Memory Warp
メモリをサーバー間で共有して冗長化するという仕組みを、はじめて実物で見たのはベリタスウェアだった。
当時わたしは大手のインフラ構築支援に売り飛ばされていた。発注元に優秀なプレイングマネージャーがいた。決裁権者なのにスーツ姿でサーバーに繋いでキーボードを叩きまくっている。Veritas Cluster Serverの構築を自ら手を動かしてやっていた。その人のもとでベリタスウェアの冗長化を初めて見た。
共有ディスクを前提に、アプリケーション単位でフェイルオーバーする。片方のサーバーが死んだら、もう片方がサービスを引き継ぐ。それだけなら理解できた。理解できなかったのは、マイクロ秒で書き換わるメモリの中身をサーバー間で同期するという発想だ。
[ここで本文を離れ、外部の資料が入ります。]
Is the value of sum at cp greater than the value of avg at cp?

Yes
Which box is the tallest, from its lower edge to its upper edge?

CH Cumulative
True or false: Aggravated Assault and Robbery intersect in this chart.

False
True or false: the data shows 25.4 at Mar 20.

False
正気か、と思った。実際動いていたし、なんとかなっているようには見えた。差分更新などで最適化していたのかもしれないが、仕組みはまるでわからなかった。
時は経ち、某社のクラウド基盤に関わった。内部はvSphereで構築されていた。
VMwareのvMotionという仕組みがある。仮想マシンを稼働中のまま、物理サーバー間で移動させる。メモリの内容を移行先にコピーしながら、差分を追いかけ続け、最後の瞬間だけ一瞬止めて切り替える。共有ストレージの上で仮想マシンが動いているから、ディスクは動かす必要がない。メモリだけが筐体を超えてワープする。
ベリタスはアプリケーション単位のフェイルオーバーだった。vMotionはOS単位だ。仮想マシンごと、メモリごと、丸ごと移動する。スケールが違う。
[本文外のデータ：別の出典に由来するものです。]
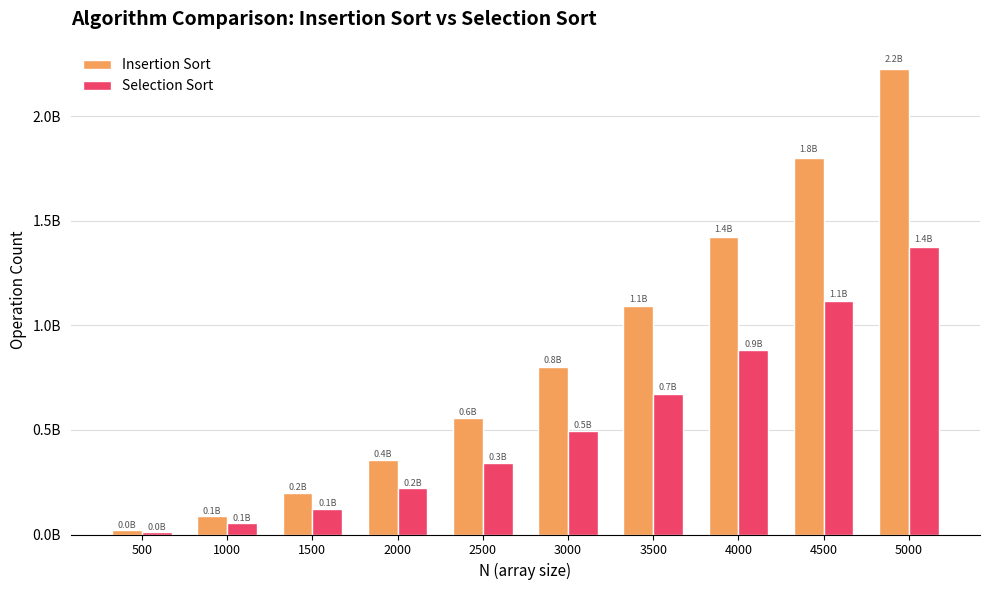

What are all the series names shown in the legend?

Insertion Sort, Selection Sort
vMotionにはずいぶん泣かされた。ホストのメンテナンスやリソースバランシングで突然発生するプチ瞬断。ネットワークが一瞬途切れる。アプリケーションがタイムアウトする。原因がvMotionだと気づくまでに時間がかかる。ログを追いかけてようやくvCenterのイベントに辿り着く。
それでも、マイクロ秒で書き換わるメモリの中身をネットワーク越しに同期して、仮想マシンを生きたまま移動させる。あのとき狂気だと思った技術が、いまではクラウドの裏側で当たり前のように動いている。純粋にエンジニアとして、畏敬の念を禁じ得ない。